I think this reinforces what I’ve been reading everywhere: compute for AI is getting more and more scarce which means that training new frontier models is becoming more difficult. The scaling laws of AI dictate that to build the next gen of frontier models will take exponentially more compute, and it just doesn’t exist yet, or it contends with inference. The shuttering of Sora reinforces this theory: if it wasn’t showing ROI and its compute use was high, its value decreased compared to customer demand for other products and it wasn’t worth the resources it required to use.

So where does that lead? More data centers, obviously. But building data centers is an extremely slow process because it requires so much electricity and grid buildouts take years. So where will model training go? Gemma4 gives us a hint, I think. It’s a powerful model that I can run on my own hardware (a 3090ti with 24gb VRAM), released by Google, who has been falling behind in the frontier model quality race.
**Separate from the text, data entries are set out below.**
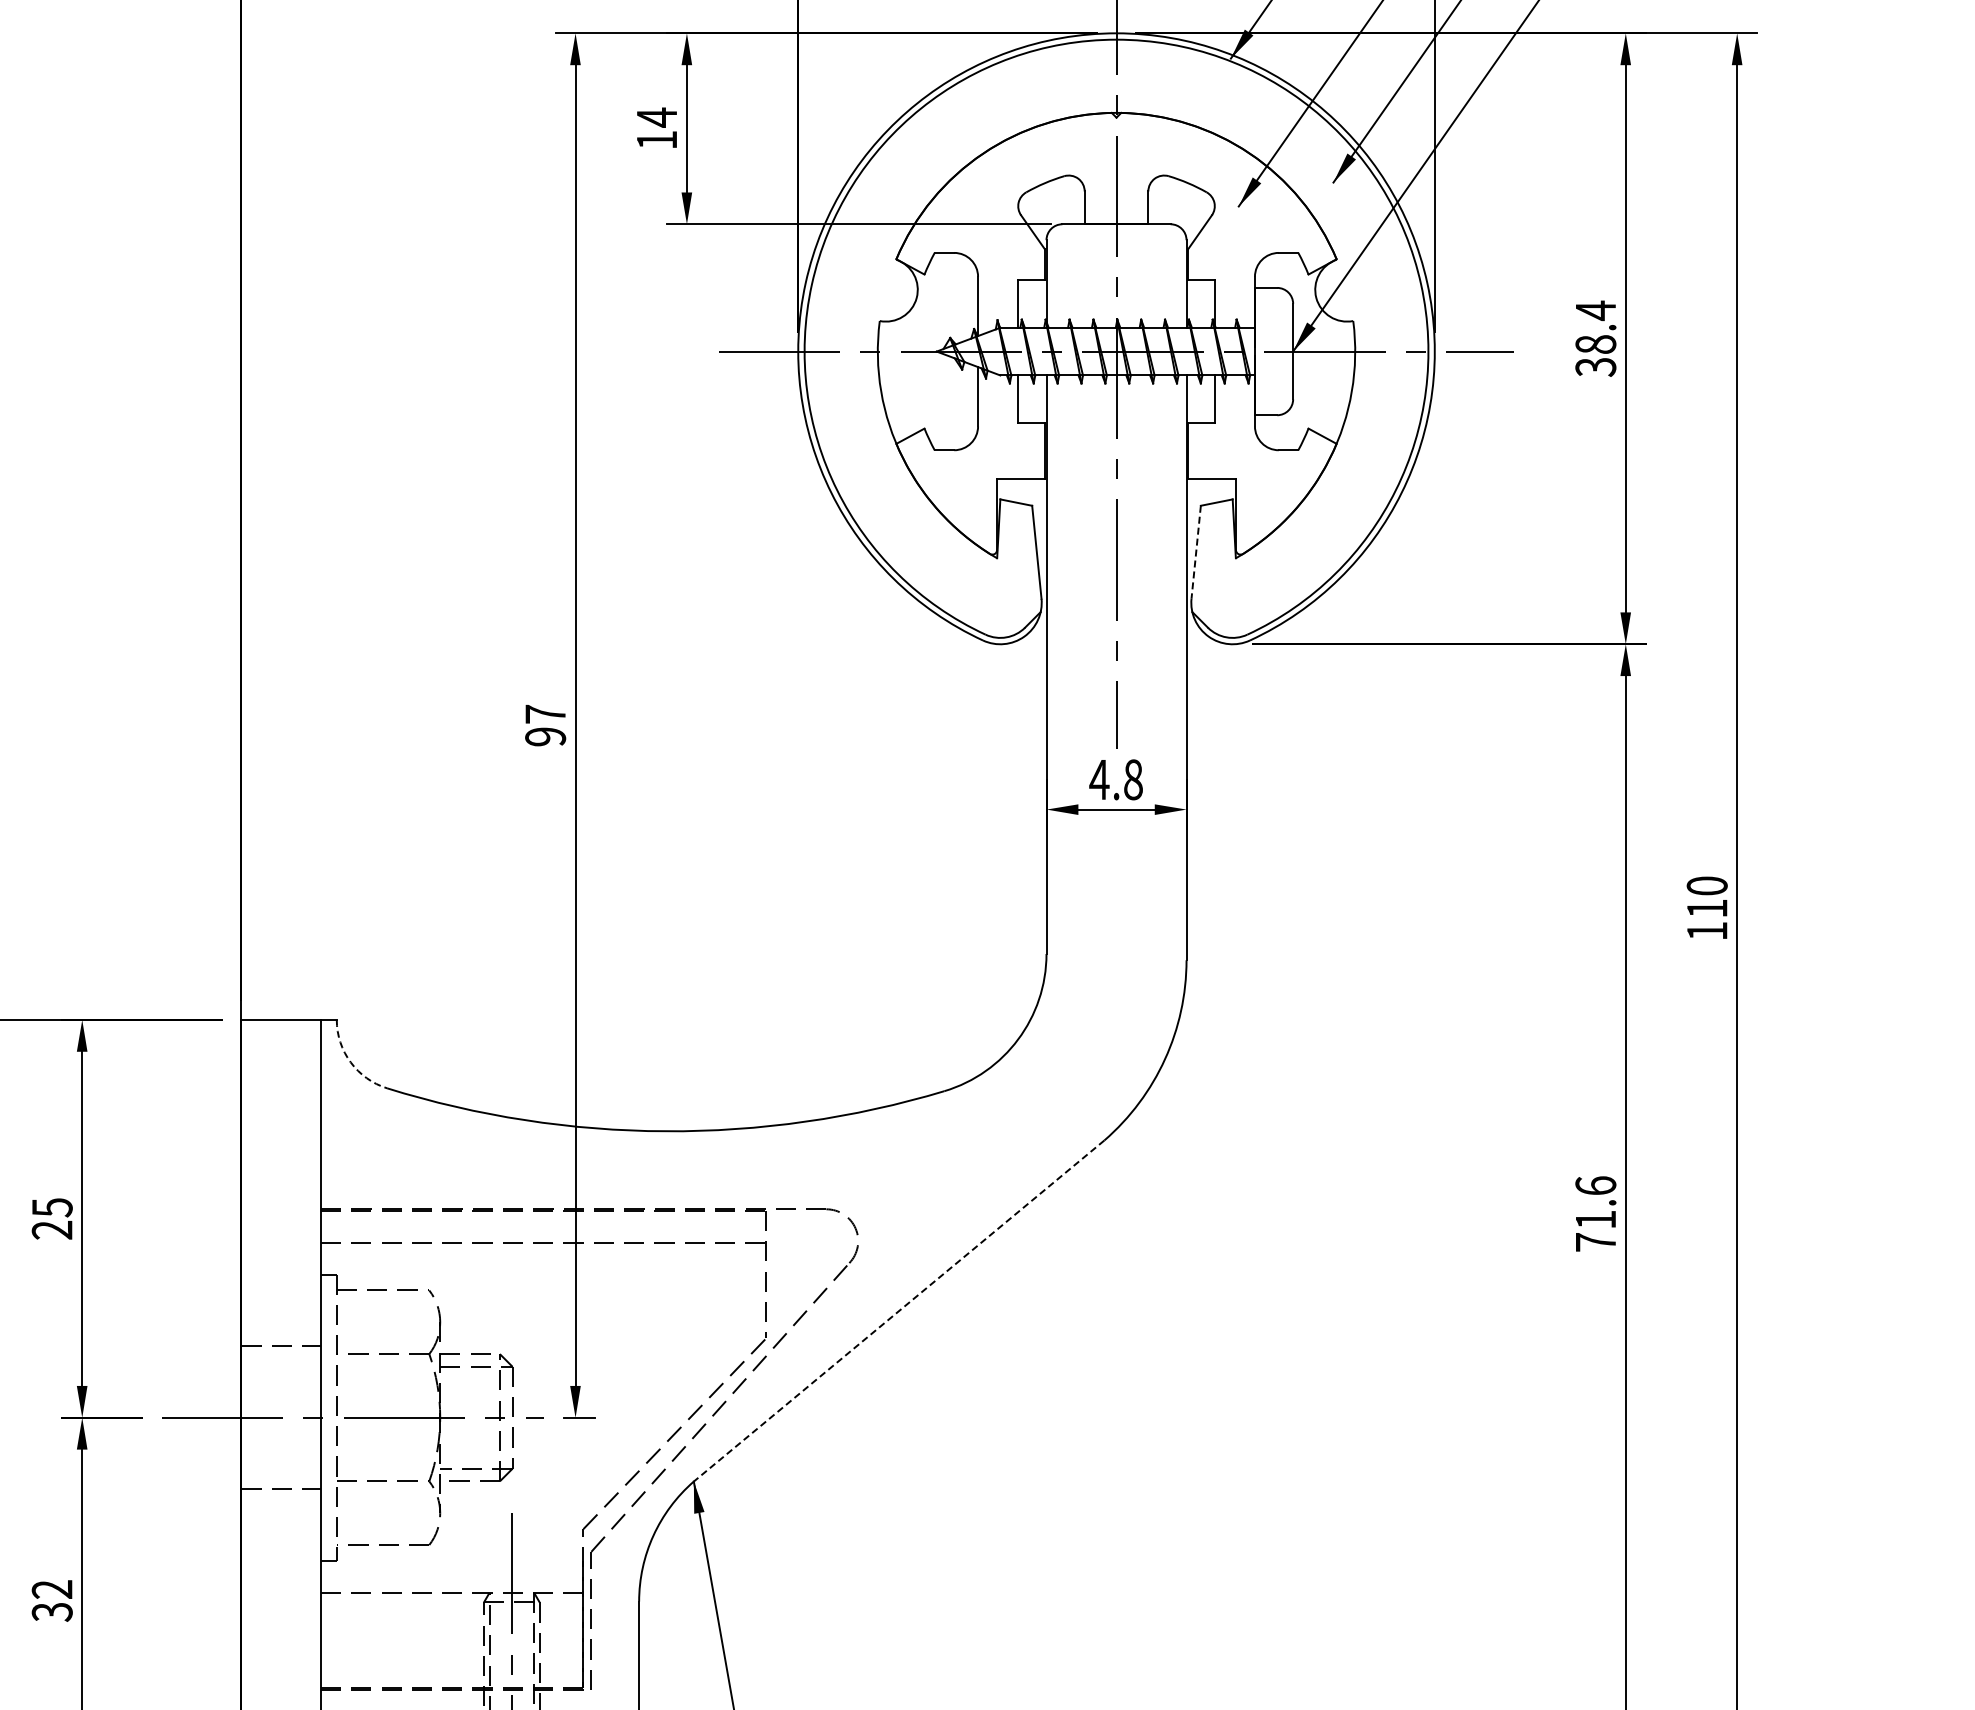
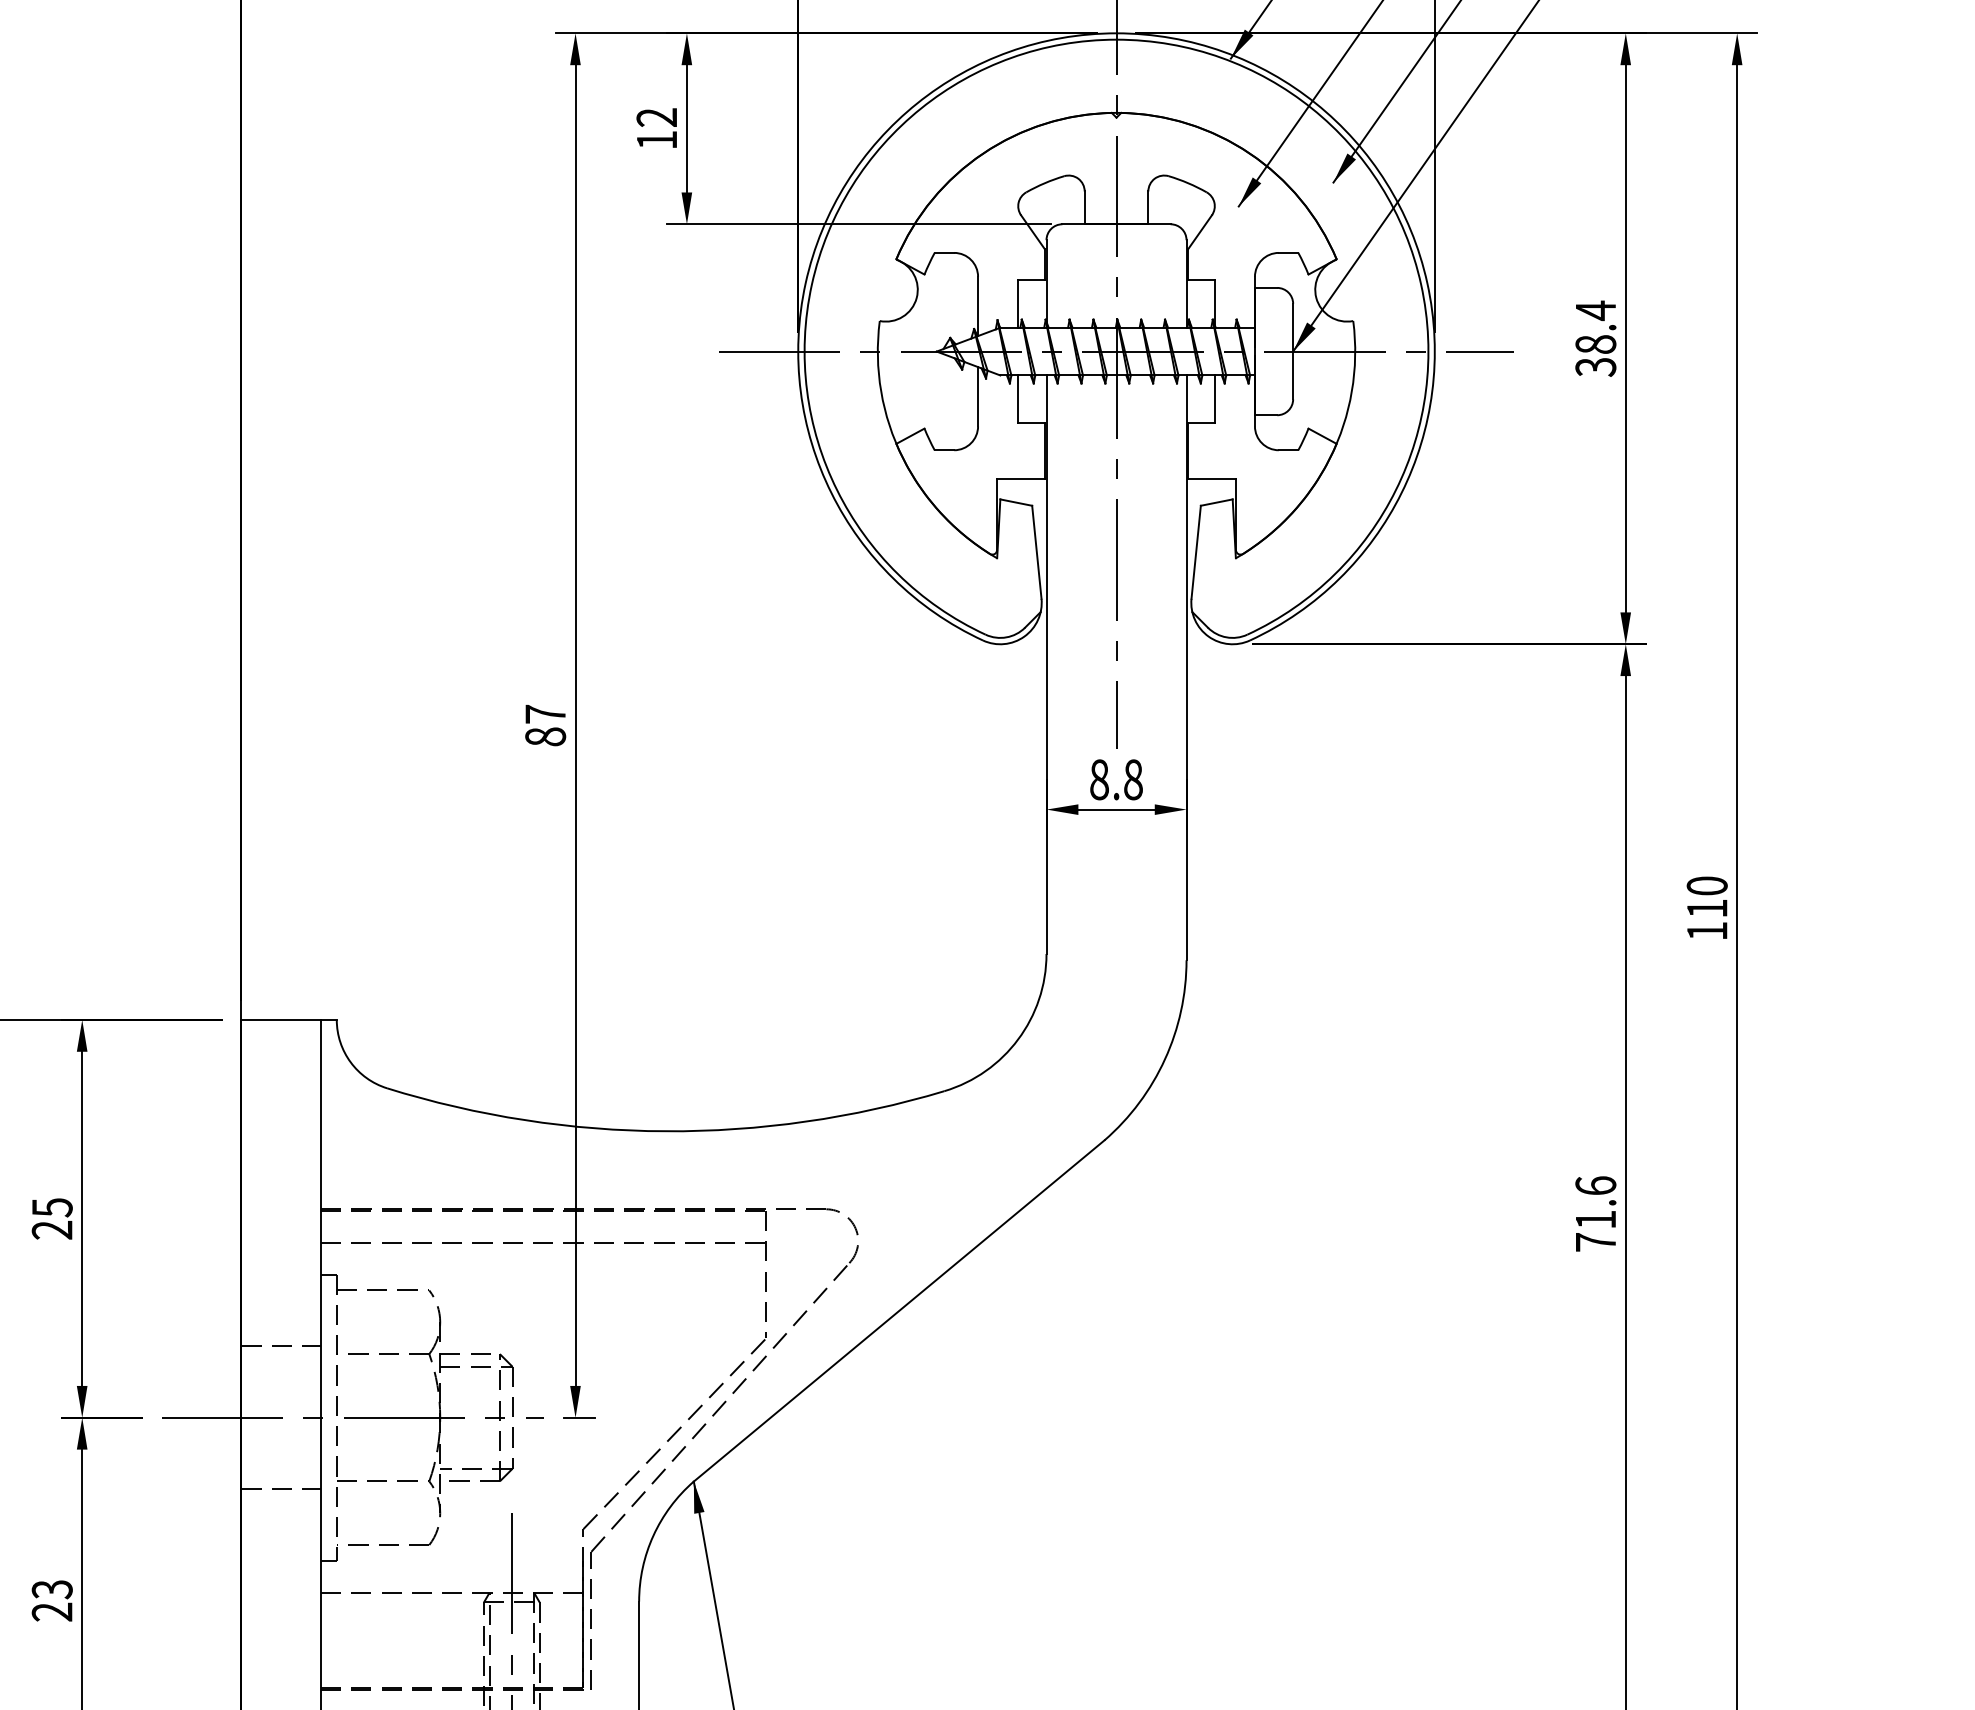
text at (656, 117): 14 -> 12
line at (1196, 552): dashed -> solid
text at (545, 736): 97 -> 87
text at (1099, 779): 4.8 -> 8.8
arc at (350, 1062): dashed -> solid
line at (899, 1310): dashed -> solid
text at (52, 1600): 32 -> 23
I think that we’re going to see local models improve dramatically this year and they’re going to be sized for consumer hardware. Qwen3.6-35B-A3B released two days ago and fits this thesis as well. It’s just not quite there yet; prefill on my hardware is too slow for my impatience, but I think this year we’re going to see more and more model drops sized for local.

If this is true, you know who wins? Apple. They’ve been building a unified RAM architecture since the m1 release in 2020 and refining it since. Every year gets a bit better. The 128gb models are extremely appealing here. No one else is doing this and it will take several years to catch up. There’s no hint that Intel is trying. I hope that AMD enters that arena in force but their Strix Halo is a big disappointment. My conspiracy theory is that Nvidia doesn’t want to release consumer hardware with enough VRAM to be useful for local models because it could eat into their data center profits, but Apple doesn’t care about that.

The problem, of course, is chip supply. Memory chip supply is projected to be scarce for quite a year or more yet. I’m hoping the squeeze resolves in 27.

One more thing: you know who’s been killing it in local model training? China. Chew on that a little.